Some professionals criticize high-frequency trading since they believe that it gives an unfair advantage to large firms and unbalances the playing field. It can also harm other investors that hold a long-term strategy and buy or sell in bulk.

What is the average return on HFT? ›

The exact average return on HFT is difficult to pinpoint, as HFT firms generally keep their detailed trading strategies and performance metrics private. However, most estimates put the average yearly return from HFT strategies between 5-15%, with the top firms generating returns of 20% or more in good years.

How much money do high-frequency traders make? ›

What are Top 4 Best Paying Related High Frequency Trader Jobs in the U.S.
Job TitleAnnual SalaryMonthly Pay
High Frequency Trading Developer$148,432$12,369
Radio Frequency Engineer Part Time$117,680$9,806
Junior Radio Frequency Engineer$71,799$5,983
Radio Frequency Technician$55,187$4,598

How much money do you need for high-frequency trading? ›

If you are running a market-making strategy on FX you will want to make sure you can have "at least" 3 or 4 of the main FX platforms (EBS, CBOE FX, FXAll, Fastmatch) and this could total $70k per month. Servers: You will need power. A decent dedicated server (please don't use the clouds), could cost you 20k at least.
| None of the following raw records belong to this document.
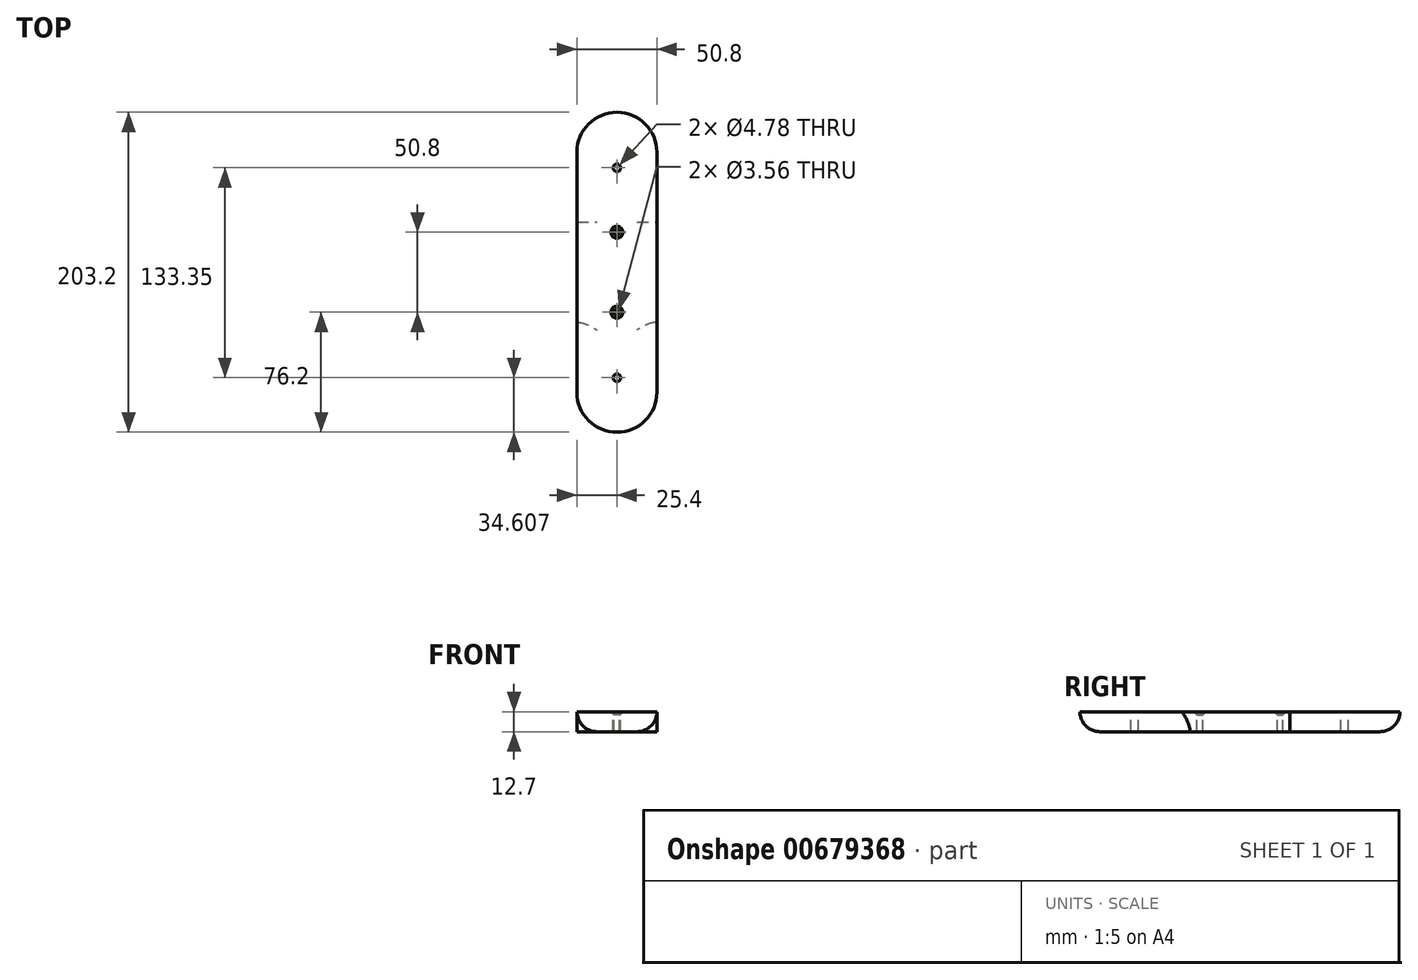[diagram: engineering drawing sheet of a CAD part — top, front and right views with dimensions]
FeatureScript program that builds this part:
annotation { "Feature Type Name" : "Feature", "Feature Type Description" : "" }
export const myFeature = defineFeature(function(context is Context, id is Id, definition is map)
    precondition{}
    {
        {
            var Q0;
            Q0=qCreatedBy(makeId("Top.planeOp"),FACE);
            var sketch = newSketch(context, id + "F0", { "sketchPlane" : qUnion([Q0])});
            skLineSegment(sketch, "E0.left", {"start": v(25.4, 76.2) * mm, "end": v(25.4, -76.2) * mm});
            skLineSegment(sketch, "E0.right", {"start": v(-25.4, 76.2) * mm, "end": v(-25.4, -76.2) * mm});
            skPoint(sketch, "E0.middle", {"position": v(0, 0) * mm});
            skArc(sketch, "E1", {"start": v(-25.4, 76.2) * mm, "mid": v(0, 101.6) * mm, "end": v(25.4, 76.2) * mm});
            skArc(sketch, "E2", {"start": v(25.4, -76.2) * mm, "mid": v(0, -101.6) * mm, "end": v(-25.4, -76.2) * mm});
            skPoint(sketch, "E3", {"position": v(0, 66.36) * mm});
            skPoint(sketch, "E4", {"position": v(0, 25.4) * mm});
            skPoint(sketch, "E5", {"position": v(0, -25.4) * mm});
            skPoint(sketch, "E6", {"position": v(0, -67) * mm});
            skSolve(sketch);
        }
        {
            var Q0;
            Q0 = qSketchRegion(id + "F0", true);
            extrude(context, id + "F1", {"entities" : qUnion([Q0]), "oppositeDirection" : true, "depth" : 12.7 * mm, "offsetDistance" : 25.4 * mm});
        }
        {
            var Q0;
            Q0=sQuery(id+"F0.wireOp",VERTEX,"E3");
            var Q1;
            Q1=sQuery(id+"F0.wireOp",VERTEX,"E6");
            var Q2;
            Q2=makeQuery(id+"F1.opExtrude","SWEPT_BODY",BODY,{"disambiguationData":[OSD([sQuery(id+"F0.wireOp",EDGE,"E0.left"),sQuery(id+"F0.wireOp",EDGE,"E0.right"),sQuery(id+"F0.wireOp",EDGE,"E1"),sQuery(id+"F0.wireOp",EDGE,"E2")])]});
            hole(context, id + "F2", {"style" : HoleStyle.SIMPLE, "endStyle" : HoleEndStyle.THROUGH, "holeDiameter" : 4.78 * mm, "majorDiameter" : 6.35 * mm, "isTappedThrough" : true, "tappedDepth" : 12.7 * mm, "tapClearance" : 3, "locations" : qUnion([Q0, Q1]), "scope" : qUnion([Q2])});
        }
        {
            var Q0;
            Q0=sQuery(id+"F0.wireOp",VERTEX,"E4");
            var Q1;
            Q1=sQuery(id+"F0.wireOp",VERTEX,"E5");
            var Q2;
            Q2=makeQuery(id+"F1.opExtrude","SWEPT_BODY",BODY,{"disambiguationData":[OSD([sQuery(id+"F0.wireOp",EDGE,"E0.left"),sQuery(id+"F0.wireOp",EDGE,"E0.right"),sQuery(id+"F0.wireOp",EDGE,"E1"),sQuery(id+"F0.wireOp",EDGE,"E2")])]});
            hole(context, id + "F3", {"style" : HoleStyle.C_SINK, "endStyle" : HoleEndStyle.THROUGH, "holeDiameter" : 3.56 * mm, "cSinkDiameter" : 7.62 * mm, "cSinkAngle" : 90 * degree, "majorDiameter" : 6.35 * mm, "isTappedThrough" : true, "tappedDepth" : 12.7 * mm, "tapClearance" : 3, "locations" : qUnion([Q0, Q1]), "scope" : qUnion([Q2])});
        }
        {
            var Q0;
            Q0=makeQuery(id+"F1.opExtrude","CAP_EDGE",EDGE,{"disambiguationData":[OSD([sQuery(id+"F0.wireOp",EDGE,"E2")])],"isStart":false});
            var Q1;
            Q1=makeQuery(id+"F1.opExtrude","CAP_EDGE",EDGE,{"disambiguationData":[OSD([sQuery(id+"F0.wireOp",EDGE,"E0.right")])],"isStart":false});
            var Q2;
            Q2=makeQuery(id+"F1.opExtrude","CAP_EDGE",EDGE,{"disambiguationData":[OSD([sQuery(id+"F0.wireOp",EDGE,"E1")])],"isStart":false});
            var Q3;
            Q3=makeQuery(id+"F1.opExtrude","CAP_EDGE",EDGE,{"disambiguationData":[OSD([sQuery(id+"F0.wireOp",EDGE,"E0.left")])],"isStart":false});
            fillet(context, id + "F4", {"entities" : qUnion([Q0, Q1, Q2, Q3]), "radius" : 12.7 * mm, "allowEdgeOverflow" : false});
        }
        {
            var Q0;
            Q0=qCreatedBy(makeId("Front.planeOp"),FACE);
            var sketch = newSketch(context, id + "F5", { "sketchPlane" : qUnion([Q0])});
            skLineSegment(sketch, "E7.top", {"start": v(-25.4, -12.7) * mm, "end": v(-12.7, -12.7) * mm});
            skLineSegment(sketch, "E7.left", {"start": v(-25.4, 0) * mm, "end": v(-25.4, -12.7) * mm});
            skLineSegment(sketch, "E7.right", {"start": v(25.4, 0) * mm, "end": v(25.4, -12.7) * mm});
            skArc(sketch, "E8.0", {"start": v(-12.7, -12.7) * mm, "mid": v(-21.68, -8.98) * mm, "end": v(-25.4, 0) * mm});
            skArc(sketch, "E8.1", {"start": v(25.4, 0) * mm, "mid": v(21.68, -8.98) * mm, "end": v(12.7, -12.7) * mm});
            skLineSegment(sketch, "E9.trimOffspring", {"start": v(12.7, -12.7) * mm, "end": v(25.4, -12.7) * mm});
            skSolve(sketch);
        }
        {
            var Q0;
            Q0 = qSketchRegion(id + "F5", true);
            extrude(context, id + "F6", {"entities" : qUnion([Q0]), "operationType" : NewBodyOperationType.ADD, "depth" : 31.75 * mm, "offsetDistance" : 25.4 * mm, "hasSecondDirection" : true, "secondDirectionOppositeDirection" : true, "secondDirectionDepth" : 31.75 * mm});
        }
        {
            var Q0;
            Q0=makeQuery(id+"F6.opExtrude","CAP_EDGE",EDGE,{"disambiguationData":[OSD([sQuery(id+"F5.wireOp",EDGE,"E8.1")])],"isStart":false});
            var Q1;
            Q1=makeQuery(id+"F6.opExtrude","CAP_EDGE",EDGE,{"disambiguationData":[OSD([sQuery(id+"F5.wireOp",EDGE,"E8.0")])],"isStart":false});
            var Q2;
            Q2=makeQuery(id+"F6.opExtrude","CAP_EDGE",EDGE,{"disambiguationData":[OSD([sQuery(id+"F5.wireOp",EDGE,"E8.0")])],"isStart":true});
            var Q3;
            Q3=makeQuery(id+"F6.opExtrude","CAP_EDGE",EDGE,{"disambiguationData":[OSD([sQuery(id+"F5.wireOp",EDGE,"E8.1")])],"isStart":true});
            fillet(context, id + "F7", {"entities" : qUnion([Q0, Q1, Q2, Q3]), "radius" : 5.08 * mm, "tangentPropagation" : true, "allowEdgeOverflow" : false});
        }
    });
What math is used in high-frequency trading? ›

So the math that is useful to know is linear algebra, statistics, time series and optimisation (to some extent it's useful to be familiar with machine learning, which encompasses all of the above). Don't go into HFT thinking that you will primarily be doing advanced math.

Are high-frequency traders really market makers? ›

The market-making role of HFTs has been extensively studied in the existing literature. Based on a sample dataset from NASDAQ-OMX Stockholm, Hagströmer and Nordén (2013) report that 63–72 percent HFT trading volume is passive, i.e., HFTs act as market makers in these trades.

What is the highest paying job in HFT? ›

The highest-paying job at Hft is a Senior Software Engineer with a salary of ₹60,08,310 per year (estimate).

Can I be a millionaire with trading? ›

It is theoretically possible to become a millionaire through scalping trading, but it is important to understand that this is a very difficult and risky way to try to achieve this goal. Scalping trading involves making multiple trades within a short period of time, often trying to profit from small movements in price.

Why isn't high-frequency trading illegal? ›

High-frequency trading is legal because it isn't obviously illegal. Now, this sounds trivial, but it's an important point: anything is allowed unless it's expressly forbidden. There are currently no rules expressly against HFT.

Do banks do HFT? ›

High-frequency trading (HFT) is an automated trading platform that large investment banks, hedge funds, and institutional investors employ. It uses powerful computers to transact a large number of orders at extremely high speeds.

Why do high-frequency traders cancel so many orders? ›

So this simplest stylized market making strategy cancels 50 percent of its orders without ever executing them.Is that because they are a scam, or phantom liquidity, or spoofing? No, it is because it is a market maker, and it moves its prices to respond to supply and demand.

What is the best indicator for high-frequency trading? ›

The Intraday Momentum Index is a good technical indicator for high-frequency option traders looking to bet on intraday moves. It combines the concepts of intraday candlesticks and RSI, thereby providing a suitable range (similar to RSI) for intraday trading by indicating overbought and oversold levels.

What percentage of trades are high frequency? ›

It is estimated that 50 percent of stock trading volume in the U.S. is currently being driven by computer-backed high frequency trading.